During China`s first boom in the 1990s, it was almost impossible to secure a loan outside the aegis of a state-owned enterprise. Individuals who wanted to try something entrepreneurial used their mutual support network – known as guanxi – to obtain chops and permits, borrowed money from their direct families, and closed deals with “gifts” to the right officials. The process was tightly controlled by local, provincial and central governments and their SOEs.

 

One of the few private companies to find legitimate ways of raising capital was Orient Group, which in 1994 became the first private company to be allowed to list shares. The group’s founder, Zhang Hongwei, said that in China, “…..doing business is different from doing business in other places: you only spend 30% of your effort on business. The other 70% is spent with dealing with all kinds of inter-personal relationships”.

 

Fast forward to 2012 and how much has really changed? State owned enterprises are still at a major advantage versus their smaller, private sector competitors when it comes to accessing credit from the banks. When the government turns off the credit taps, it’s always the smaller firms that suffer first, and yet, these are the companies that contribute most to China’s GDP growth. In June 2012, Andrew Wedeman released a series of analysis on corruption data in China since the early 1980s.

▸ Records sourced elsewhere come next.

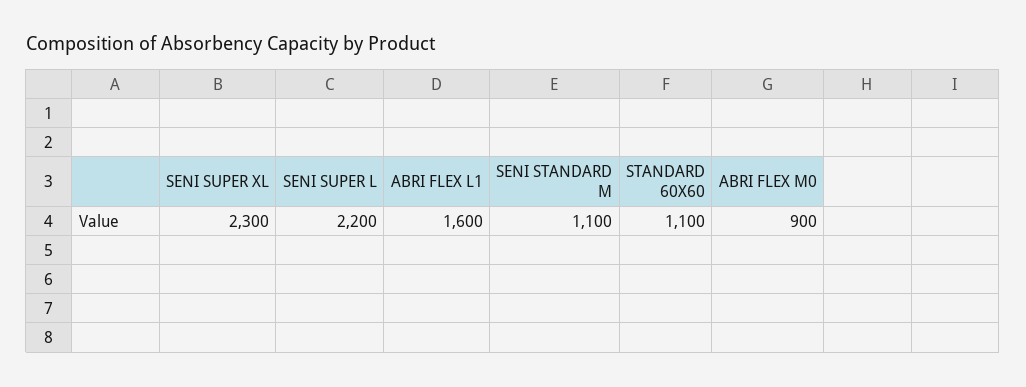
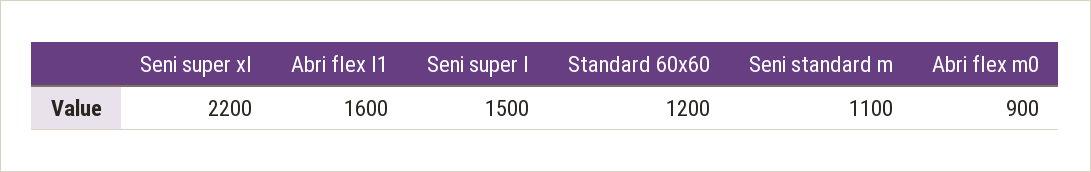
  {
-   "SENI SUPER XL": 2300,
+   "SENI SUPER XL": 2200,
-   "SENI SUPER L": 2200,
+   "SENI SUPER L": 1500,
    "ABRI FLEX L1": 1600,
    "SENI STANDARD M": 1100,
-   "STANDARD 60X60": 1100,
+   "STANDARD 60X60": 1200,
    "ABRI FLEX M0": 900
  }

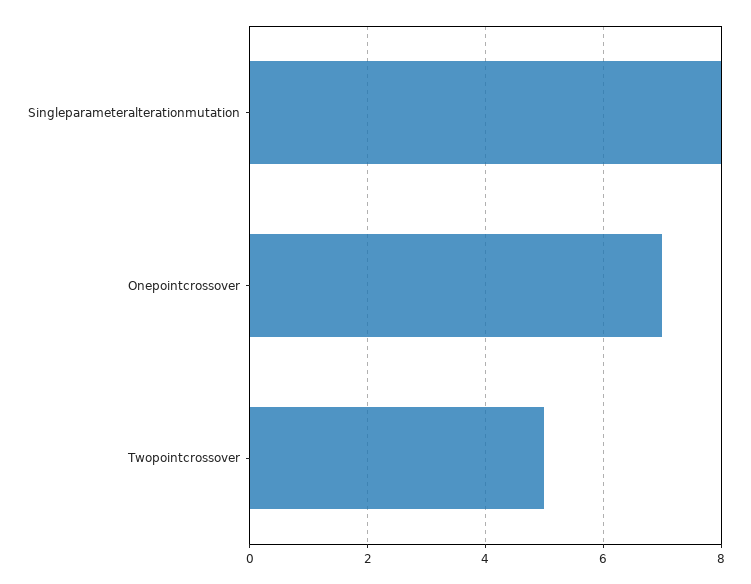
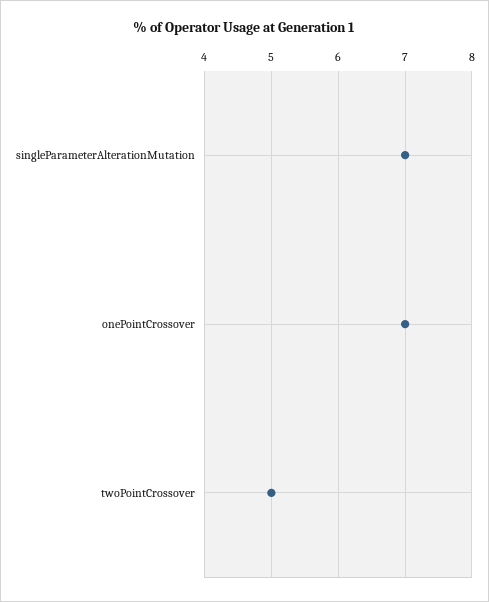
  {
-   "Singleparameteralterationmutation": 8,
+   "Singleparameteralterationmutation": 7,
    "Onepointcrossover": 7,
    "Twopointcrossover": 5
  }

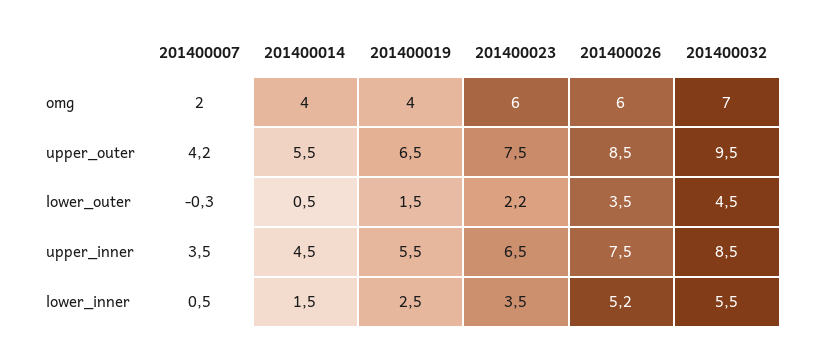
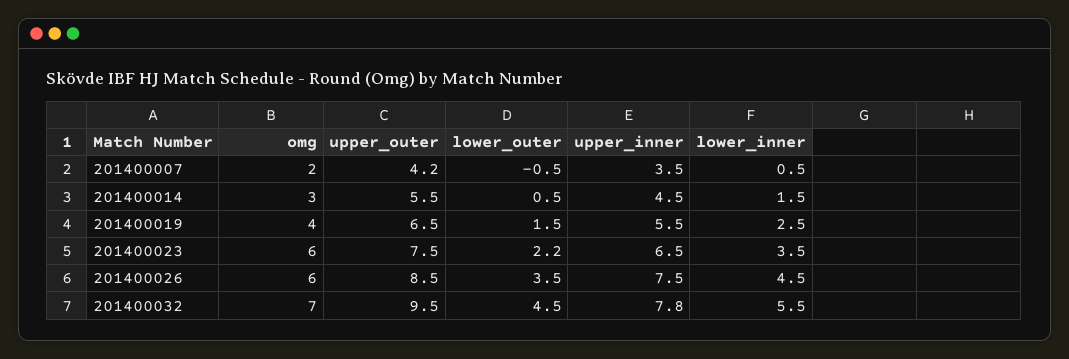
  {
    "201400007": {
      "omg": 2,
      "upper_outer": 4.2,
-     "lower_outer": -0.3,
+     "lower_outer": -0.5,
      "upper_inner": 3.5,
      "lower_inner": 0.5
    },
    "201400014": {
-     "omg": 4,
+     "omg": 3,
      "upper_outer": 5.5,
      "lower_outer": 0.5,
      "upper_inner": 4.5,
      "lower_inner": 1.5
    },
    "201400019": {
      "omg": 4,
      "upper_outer": 6.5,
      "lower_outer": 1.5,
      "upper_inner": 5.5,
      "lower_inner": 2.5
    },
    "201400023": {
      "omg": 6,
      "upper_outer": 7.5,
      "lower_outer": 2.2,
      "upper_inner": 6.5,
      "lower_inner": 3.5
    },
    "201400026": {
      "omg": 6,
      "upper_outer": 8.5,
      "lower_outer": 3.5,
      "upper_inner": 7.5,
-     "lower_inner": 5.2
+     "lower_inner": 4.5
    },
    "201400032": {
      "omg": 7,
      "upper_outer": 9.5,
      "lower_outer": 4.5,
-     "upper_inner": 8.5,
+     "upper_inner": 7.8,
      "lower_inner": 5.5
    }
  }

Citing data on cases involving mid-level to senior officials and significant sums of money, Wedeman reconfirmed what other studiers of Chinese corruption have been saying for years: since the early 1990s, the regime has only become more corrupt.

 

The questions at hand, then, are twofold. First, how can we explain the paradox of sustained economic growth under a regime that practices predatory corruption? And second, what type of corruption is China really plagued by? According to the annual Corruption Perceptions Index published by Transparency International (TI), the Republic of China was ranked well under countries like Canada (#8) and the US (#24), coming in at a clean #32. Although the use of third-party survey data will always call an index’s results into question, public perception in 2011 seemed to lean towards a moderate stance on shadowy practices in the Great Republic. How then, does this corruption go unnoticed?

 

Some scholars have argued that one of China’s saving graces was to undertake economic reform before corruption got too bad. Because the transition to a market economy was initiated in the 1980s (when corruption was limited to petty plunder), dynamic growth was achieved before significant corruption set in. As to the intensification of corruption in recent decades, many blame the sale of land-use rights and privatization of state-owned enterprises (Wederman, 2012). Although privatization continues to allow previously inefficient areas of the Chinese economy to flourish, the transition process is filled with opportunities for officials to pocket a quai. Effects on growth seem negligible in the short-term: as the Chinese government continues to allocate trillions of dollars in fixed investments towards development, what does a few million here or there matter? Unfortunately, the long-term costs of this scenario are borne by the state-owned banking system, which is forced to back poor, corrupted investments like high-speed railways.

 

So what does this all mean? Well, not very much in the near future. Although the Party has promised to assume a stronger stance on corruption, we all know not to put too much faith in abstract vows. China’s export sector still accounts for roughly 2-3% GDP growth annually – money that is out of the reach of Chinese officials, and just about enough to offset the price of corruption. Unlike many corrupt governments that became progressively cleaner as democratization and development followed their natural course, China is an autocracy unimpeded by legalities. Finally, as TI’s index indicates, corruption in China is often viewed as merely one more element of the status quo.

 

Ultimately, it’s a one sided game. The fact that one can’t win in China without effectively navigating the different relationship structures and favours that are expected is well known. While the government talks a good game about wishing to stamp out corruption at all levels, its corridors are stuffed with individuals who would be far from exonerated during any full-scale investigation. In fact, studies have shown that the Party’s corruption prosecution rates have actually fallen relatively since 2000 (although the bureaucracy has expanded, prosecution numbers have remained roughly the same 2,500 each year).

 

Instead, the government can wield the corruption axe at will. Got a rowdy, trouble making provincial governor who is getting above his station? Kaboom! Corruption charges, life in prison. Got a multinational organization that isn’t playing by the rules or is winning a bit too much market share from local players? Kaboom! Senior managers are found to be currying favour illegally via corruption. Ten years each inside a Chinese prison, or deportation and disgrace for their company. Got a major scandal on your hands that you need someone to blame for (here queue a railway accident or earthquake)? Kaboom! The Minister for X is to blame due to his gross mishandling of his office and, yup, you guessed it, corruption.

 

Corruption is certainly not unique to China, nor are Western organizations the saints that they proclaim themselves to be. But as development persists, and corruption continues to make food unsafe, exacerbate uneven development and threaten sustainability, the time may come for China’s Premier to persecute its looters more severely.